Au bloc opératoire, on l’installe sur une table, couchée sur le côté, à cheval sur une espèce de grosse bite en plastique blanc qui va permettre de mettre sa jambe dans la bonne position pour l’opération.
Elle est complètement nue, les jambes écartées, dans l’indifférence générale des dix ou douze personnes qui vont et viennent dans la pièce, et dont les yeux médicaux sont tellement habitués à la nudité qu’ils ne la voient plus.
Elle, elle n’est pas habituée.

Elle est à un drap de la dignité, elle est à moitié sur sa bite blanche et à moitié sur son Alzheimer, elle hésite, et la prochaine demi-heure va lui sembler très longue.

J’ai été admise au bloc, exceptionnellement, en tant qu’étudiante, en tant qu’observatrice, pour voir l’opération. Je suis en deuxième année, je ne sers à rien, j’encombre un peu, je suis posée dans un coin de la pièce. A quelques mètres de l’armoire pleine de draps.

Il suffirait de quelques gestes et de quelques mètres pour que j’aille couvrir la dame.
Je sais que ce serait, au mieux, un geste dérisoire sous l’oeil goguenard de la foule, au pire, un accident diplomatique qu’on rapporterait au chef de service. Je reste clouée sur place, en me répétant : « N’oublie pas. N’oublie pas. N’oublie pas ».

Des années plus tard, parfois, je me surprends à avoir un peu oublié.
Je crois que j’ai fait des choses du même goût, parfois, rarement, la fatigue et les années et l’habitude aidant.

J’essaie de me souvenir.

3, 2, 1…

7 octobre, 2007

Midi et demi, fini mon sandwich, je vais prendre mon poste.

En tailleur contre la porte de l’amphi, je révise.
Mes copains sont gentils comme tout : comme je suis la seule à ne pas avoir de voiture, ils me laissent le créneau du lundi après-midi, et ils prennent tous les autres jours, le matin.

13h, ca s’accumule un peu. Tout le monde assis. Certains révisent, certains mangent en révisant, certains discutent de leurs révisions.

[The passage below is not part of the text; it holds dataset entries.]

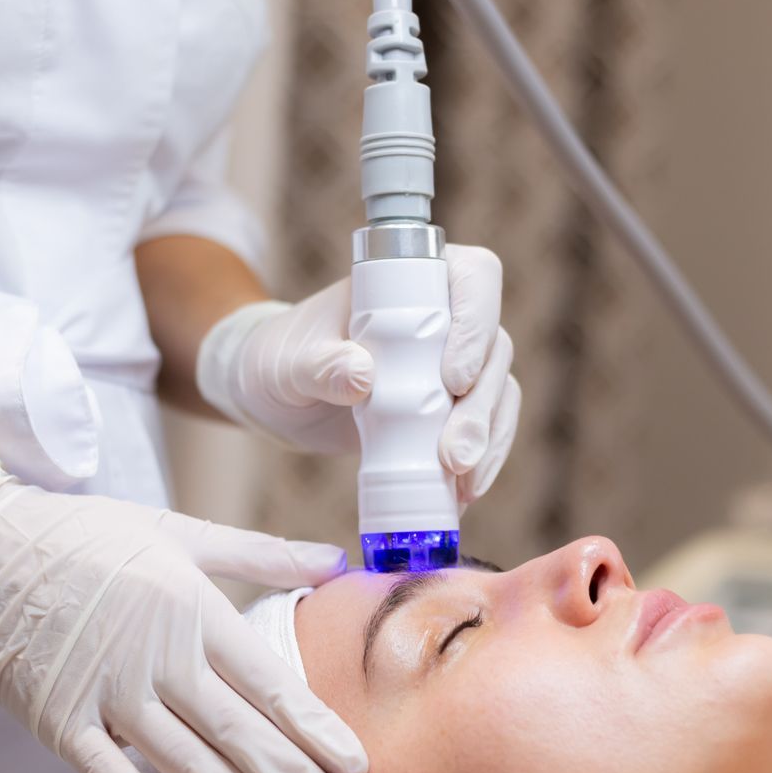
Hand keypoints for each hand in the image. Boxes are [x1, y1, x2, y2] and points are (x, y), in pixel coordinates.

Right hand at [0, 460, 365, 772]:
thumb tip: (332, 558)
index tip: (357, 767)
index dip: (314, 728)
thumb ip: (257, 552)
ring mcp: (106, 693)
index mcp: (191, 609)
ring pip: (186, 763)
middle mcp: (156, 657)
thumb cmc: (82, 537)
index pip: (267, 682)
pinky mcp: (57, 720)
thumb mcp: (175, 531)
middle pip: (238, 733)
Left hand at [195, 243, 520, 503]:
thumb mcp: (288, 362)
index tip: (452, 377)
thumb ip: (320, 365)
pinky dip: (481, 461)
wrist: (274, 396)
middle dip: (481, 406)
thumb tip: (362, 374)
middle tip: (454, 456)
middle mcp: (445, 317)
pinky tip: (463, 494)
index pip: (473, 278)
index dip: (476, 323)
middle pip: (494, 349)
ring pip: (498, 392)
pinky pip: (485, 429)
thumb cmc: (278, 359)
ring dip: (488, 438)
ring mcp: (452, 365)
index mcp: (411, 281)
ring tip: (462, 481)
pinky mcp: (448, 410)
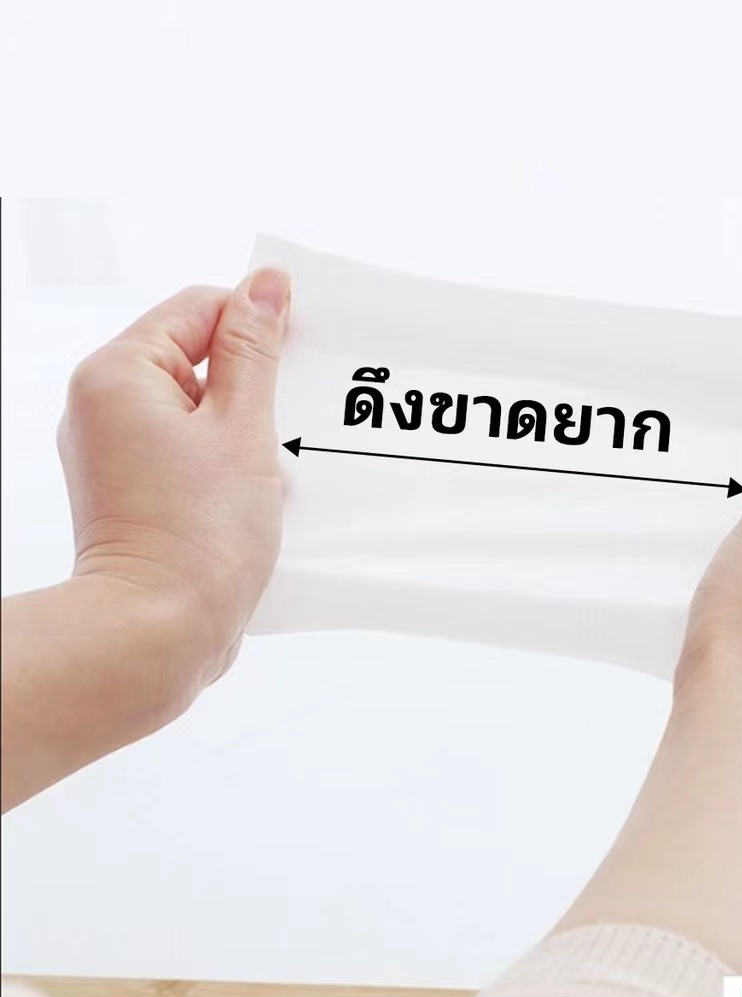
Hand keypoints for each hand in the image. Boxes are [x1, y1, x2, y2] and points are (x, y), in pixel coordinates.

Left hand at [56, 269, 290, 723]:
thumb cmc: (200, 536)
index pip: (198, 309)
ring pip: (197, 408)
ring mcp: (115, 452)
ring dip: (245, 427)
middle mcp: (104, 407)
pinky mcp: (133, 491)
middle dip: (253, 383)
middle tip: (293, 418)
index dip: (256, 322)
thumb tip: (266, 284)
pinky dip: (227, 460)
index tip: (302, 350)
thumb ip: (254, 350)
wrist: (158, 634)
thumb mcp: (242, 427)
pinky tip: (257, 492)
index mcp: (119, 374)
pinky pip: (187, 450)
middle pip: (194, 357)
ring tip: (273, 466)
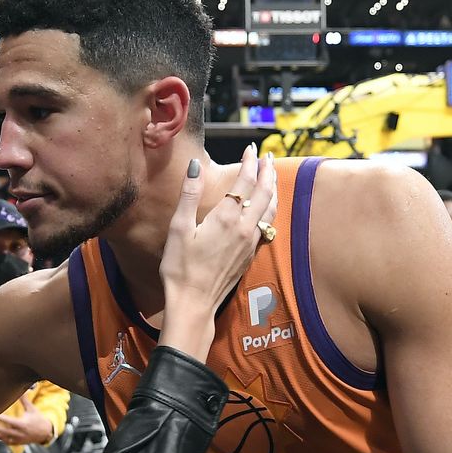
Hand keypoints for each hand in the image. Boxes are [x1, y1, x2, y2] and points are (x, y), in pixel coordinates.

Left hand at [0, 394, 54, 445]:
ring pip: (2, 438)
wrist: (45, 433)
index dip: (0, 418)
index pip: (9, 421)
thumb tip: (21, 390)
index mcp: (22, 424)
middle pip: (3, 431)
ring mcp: (16, 440)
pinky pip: (4, 442)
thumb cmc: (38, 420)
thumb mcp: (32, 409)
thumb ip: (25, 400)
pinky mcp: (15, 443)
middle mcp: (18, 433)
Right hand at [159, 145, 277, 358]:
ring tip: (272, 174)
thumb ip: (189, 195)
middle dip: (266, 171)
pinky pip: (268, 224)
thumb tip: (195, 166)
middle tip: (267, 156)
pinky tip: (267, 206)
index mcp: (226, 218)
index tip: (250, 149)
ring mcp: (250, 242)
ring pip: (270, 208)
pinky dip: (270, 208)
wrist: (194, 302)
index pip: (244, 182)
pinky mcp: (250, 254)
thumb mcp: (178, 228)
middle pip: (264, 192)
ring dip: (272, 188)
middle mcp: (244, 228)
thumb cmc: (180, 267)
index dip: (249, 163)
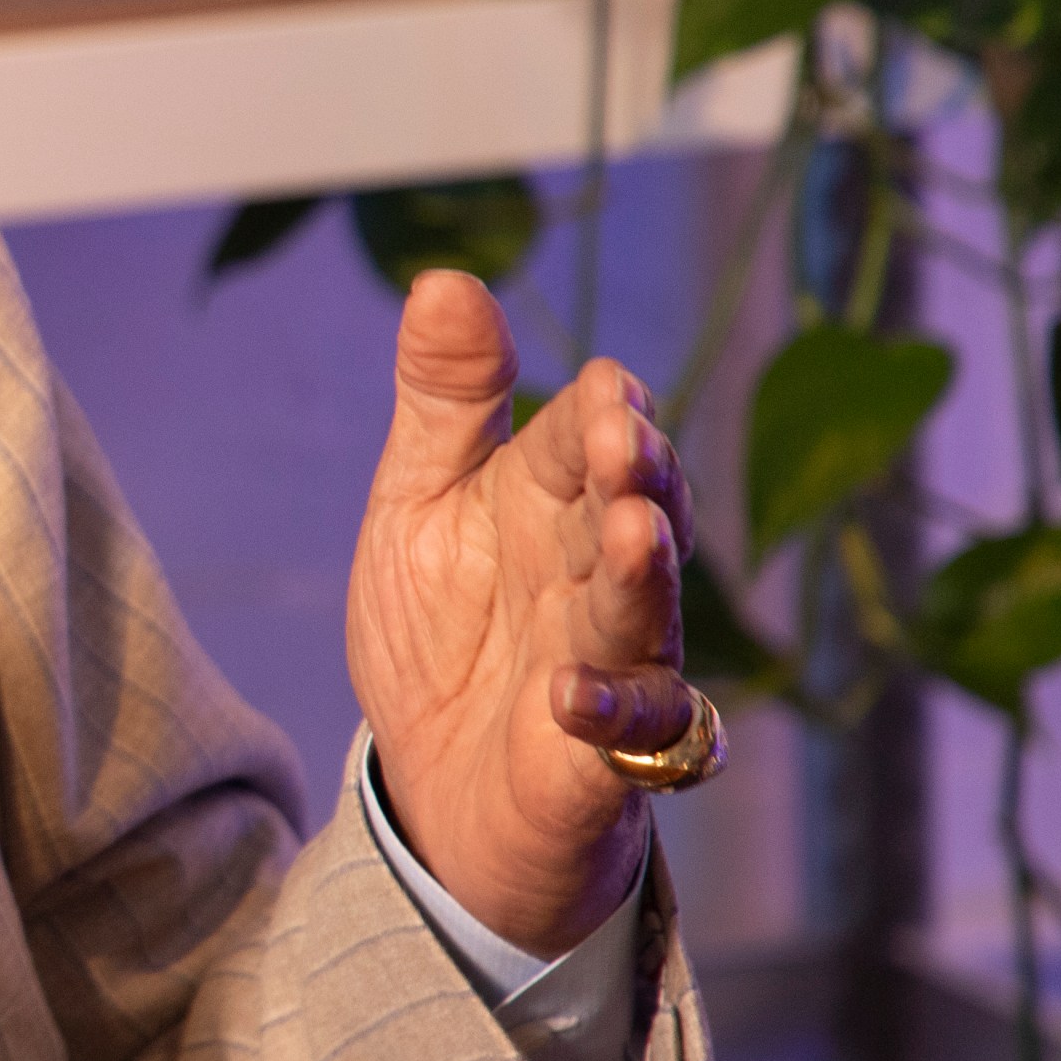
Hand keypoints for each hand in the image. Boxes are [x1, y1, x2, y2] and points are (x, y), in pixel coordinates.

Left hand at [346, 271, 697, 957]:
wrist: (438, 780)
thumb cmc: (444, 626)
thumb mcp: (418, 504)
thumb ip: (442, 402)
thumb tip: (445, 280)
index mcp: (551, 499)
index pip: (580, 442)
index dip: (596, 415)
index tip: (606, 386)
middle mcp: (596, 571)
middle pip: (629, 511)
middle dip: (634, 473)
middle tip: (626, 436)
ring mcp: (612, 661)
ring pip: (642, 611)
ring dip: (641, 572)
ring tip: (634, 531)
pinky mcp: (608, 757)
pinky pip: (633, 735)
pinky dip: (606, 713)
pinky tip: (566, 695)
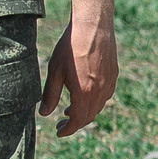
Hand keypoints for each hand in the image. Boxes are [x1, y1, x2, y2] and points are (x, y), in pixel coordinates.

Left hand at [41, 6, 118, 136]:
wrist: (92, 26)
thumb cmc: (70, 47)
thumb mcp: (54, 71)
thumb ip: (49, 94)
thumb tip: (44, 113)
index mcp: (83, 92)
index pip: (77, 121)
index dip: (67, 130)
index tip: (59, 132)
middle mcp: (99, 91)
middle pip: (89, 116)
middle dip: (75, 123)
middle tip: (61, 123)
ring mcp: (109, 83)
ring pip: (98, 107)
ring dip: (85, 112)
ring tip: (71, 110)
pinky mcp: (113, 75)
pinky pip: (105, 95)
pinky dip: (94, 102)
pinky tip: (85, 95)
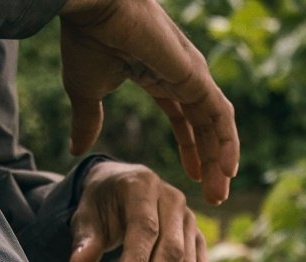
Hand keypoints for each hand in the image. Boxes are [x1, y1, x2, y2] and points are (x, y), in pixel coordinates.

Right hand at [59, 0, 239, 205]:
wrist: (93, 8)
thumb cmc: (87, 40)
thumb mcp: (86, 92)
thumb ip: (88, 121)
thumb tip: (77, 149)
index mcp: (159, 77)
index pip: (185, 120)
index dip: (191, 149)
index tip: (195, 179)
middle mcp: (182, 76)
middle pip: (205, 127)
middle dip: (212, 163)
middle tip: (215, 198)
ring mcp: (193, 75)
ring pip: (217, 126)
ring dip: (222, 161)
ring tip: (221, 193)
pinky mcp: (197, 76)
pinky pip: (222, 115)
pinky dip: (228, 143)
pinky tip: (229, 170)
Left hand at [70, 161, 212, 261]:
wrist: (125, 189)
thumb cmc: (102, 204)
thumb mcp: (86, 214)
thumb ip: (84, 239)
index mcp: (143, 186)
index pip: (145, 228)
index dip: (136, 261)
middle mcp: (175, 202)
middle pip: (172, 253)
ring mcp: (191, 225)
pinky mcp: (200, 245)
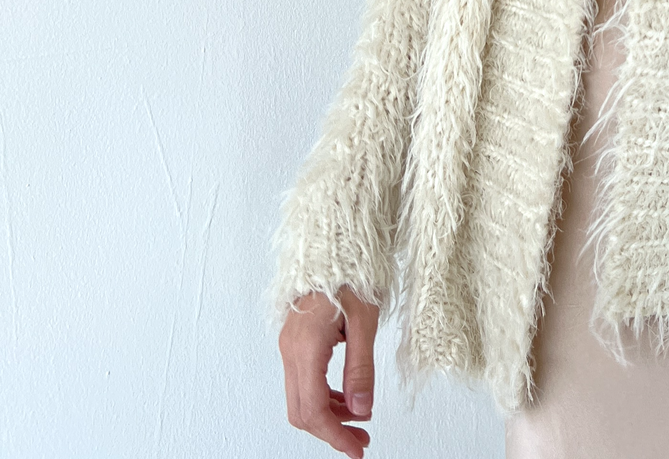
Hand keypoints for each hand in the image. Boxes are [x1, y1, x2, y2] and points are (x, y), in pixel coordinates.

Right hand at [279, 288, 377, 457]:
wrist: (333, 244)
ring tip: (360, 420)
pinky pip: (303, 382)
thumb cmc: (352, 273)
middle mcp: (291, 351)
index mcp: (306, 348)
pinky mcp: (295, 342)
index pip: (314, 410)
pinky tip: (347, 398)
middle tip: (361, 440)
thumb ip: (361, 367)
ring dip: (329, 416)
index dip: (335, 436)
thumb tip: (362, 409)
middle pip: (302, 411)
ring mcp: (289, 347)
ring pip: (301, 399)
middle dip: (332, 431)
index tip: (357, 449)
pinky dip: (324, 397)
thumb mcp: (364, 320)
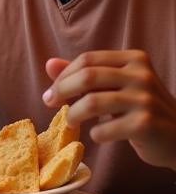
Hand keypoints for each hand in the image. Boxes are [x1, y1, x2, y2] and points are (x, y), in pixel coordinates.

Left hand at [43, 50, 175, 169]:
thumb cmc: (140, 109)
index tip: (51, 92)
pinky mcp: (145, 124)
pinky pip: (103, 129)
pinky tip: (101, 134)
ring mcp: (145, 99)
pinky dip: (95, 134)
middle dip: (61, 91)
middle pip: (87, 77)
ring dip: (73, 115)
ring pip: (92, 103)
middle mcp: (141, 75)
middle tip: (50, 104)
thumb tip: (49, 63)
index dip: (63, 76)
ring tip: (71, 122)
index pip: (87, 60)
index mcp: (134, 59)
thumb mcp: (115, 86)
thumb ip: (83, 74)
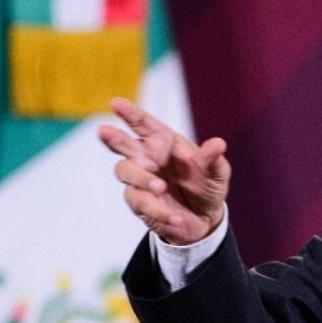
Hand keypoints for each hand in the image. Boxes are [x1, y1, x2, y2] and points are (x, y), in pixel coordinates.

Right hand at [98, 97, 230, 245]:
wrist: (204, 219)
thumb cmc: (207, 186)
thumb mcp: (217, 172)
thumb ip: (213, 159)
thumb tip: (218, 144)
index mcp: (163, 141)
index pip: (143, 123)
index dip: (129, 113)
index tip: (116, 103)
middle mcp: (146, 157)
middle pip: (122, 144)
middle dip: (113, 137)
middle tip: (103, 131)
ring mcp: (139, 179)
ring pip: (126, 172)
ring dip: (143, 179)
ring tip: (162, 188)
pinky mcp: (138, 202)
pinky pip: (140, 203)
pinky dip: (159, 210)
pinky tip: (175, 218)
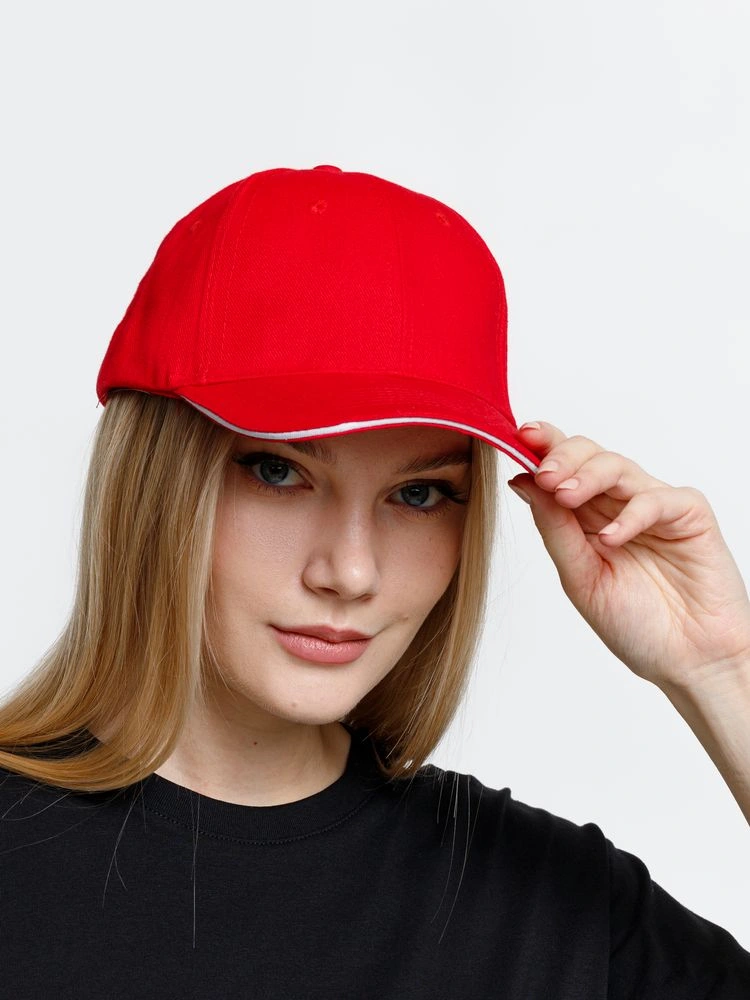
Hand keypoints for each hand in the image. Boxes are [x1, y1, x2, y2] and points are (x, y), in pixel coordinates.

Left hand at [507, 421, 749, 692]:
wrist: (687, 662)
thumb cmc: (636, 626)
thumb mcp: (580, 578)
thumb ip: (554, 529)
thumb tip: (521, 481)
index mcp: (586, 517)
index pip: (562, 467)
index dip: (542, 446)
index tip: (519, 436)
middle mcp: (617, 504)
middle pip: (588, 455)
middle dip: (561, 457)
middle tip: (545, 475)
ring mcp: (654, 507)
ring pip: (618, 466)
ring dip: (587, 476)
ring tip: (566, 495)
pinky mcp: (689, 515)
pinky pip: (657, 498)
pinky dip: (631, 514)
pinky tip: (612, 537)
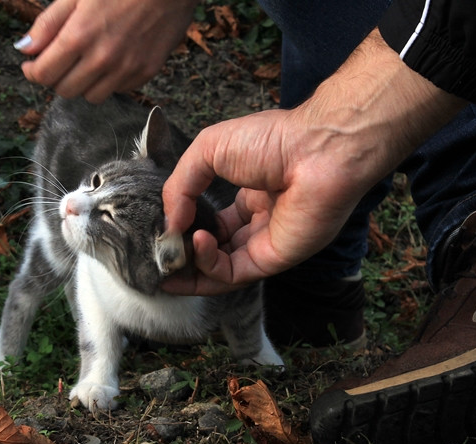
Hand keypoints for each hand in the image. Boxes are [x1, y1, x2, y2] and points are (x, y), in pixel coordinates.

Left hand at [17, 0, 198, 102]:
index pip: (44, 75)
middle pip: (64, 91)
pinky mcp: (145, 73)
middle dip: (56, 78)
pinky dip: (109, 81)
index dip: (33, 72)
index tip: (33, 65)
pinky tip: (112, 59)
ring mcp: (126, 69)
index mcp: (79, 36)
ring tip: (87, 61)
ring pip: (90, 97)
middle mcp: (102, 59)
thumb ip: (48, 24)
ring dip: (82, 83)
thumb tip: (25, 49)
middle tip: (61, 61)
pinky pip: (118, 90)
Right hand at [161, 29, 465, 294]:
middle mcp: (257, 224)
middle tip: (157, 254)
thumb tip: (169, 224)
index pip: (210, 223)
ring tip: (167, 255)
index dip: (183, 229)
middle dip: (181, 256)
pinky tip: (196, 241)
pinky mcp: (272, 260)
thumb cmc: (272, 140)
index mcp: (249, 195)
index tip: (159, 231)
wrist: (317, 149)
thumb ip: (180, 187)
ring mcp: (265, 244)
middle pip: (213, 252)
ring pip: (218, 269)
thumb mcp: (209, 149)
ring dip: (188, 267)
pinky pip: (231, 272)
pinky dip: (207, 263)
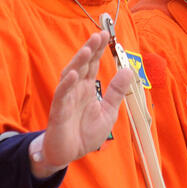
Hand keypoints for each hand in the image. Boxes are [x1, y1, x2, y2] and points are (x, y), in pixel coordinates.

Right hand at [29, 31, 132, 177]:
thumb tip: (128, 70)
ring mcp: (66, 97)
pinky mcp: (59, 110)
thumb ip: (116, 91)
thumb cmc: (85, 132)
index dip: (98, 49)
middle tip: (98, 35)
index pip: (93, 63)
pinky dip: (66, 84)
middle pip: (82, 64)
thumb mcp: (108, 111)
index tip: (105, 34)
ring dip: (78, 62)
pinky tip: (74, 74)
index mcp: (87, 87)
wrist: (70, 153)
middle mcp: (76, 88)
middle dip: (90, 49)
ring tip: (88, 50)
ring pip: (70, 74)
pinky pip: (61, 94)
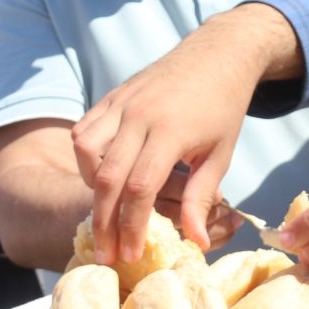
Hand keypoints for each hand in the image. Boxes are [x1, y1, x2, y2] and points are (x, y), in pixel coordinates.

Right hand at [71, 8, 291, 264]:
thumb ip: (200, 198)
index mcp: (170, 131)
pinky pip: (84, 131)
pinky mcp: (112, 96)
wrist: (218, 53)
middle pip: (107, 178)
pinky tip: (101, 177)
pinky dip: (86, 158)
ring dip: (91, 187)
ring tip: (107, 210)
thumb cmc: (224, 107)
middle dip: (104, 223)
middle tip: (107, 254)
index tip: (131, 255)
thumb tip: (196, 242)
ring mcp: (122, 103)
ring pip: (86, 152)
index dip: (132, 226)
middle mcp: (139, 116)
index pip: (139, 188)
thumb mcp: (220, 155)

13h30, foule. Les premiers rangs assis, les derniers rangs debout.

13h35, on entend un cliquetis de clés derrière la porte. Murmures, une onde court dans la foule, les derniers des premiers rangs se lèvent. Je soupçonne le concierge de le faire exprès.

13h40, ça cliquette sévère. Ils sont presque tous debout. Une petite bande d’irrésistibles dont je suis tient le coup, assise, stoïque, au milieu des genoux. Nous serons forts et nous resterons assis le plus longtemps possible.

13h45, je me lève. On commençait à être vraiment oppressés par tous ces genoux.

13h50, ça cliquette vraiment, il est juste derrière la porte, on entend la clé qui joue dans la serrure. Ça presse bêtement derrière, j’ai la poignée de la porte qui me rentre dans le ventre.

13h51, la porte s’ouvre, le départ est lancé. La foule s’éparpille en courant.
Je réussis à avoir le deuxième rang, comme toujours.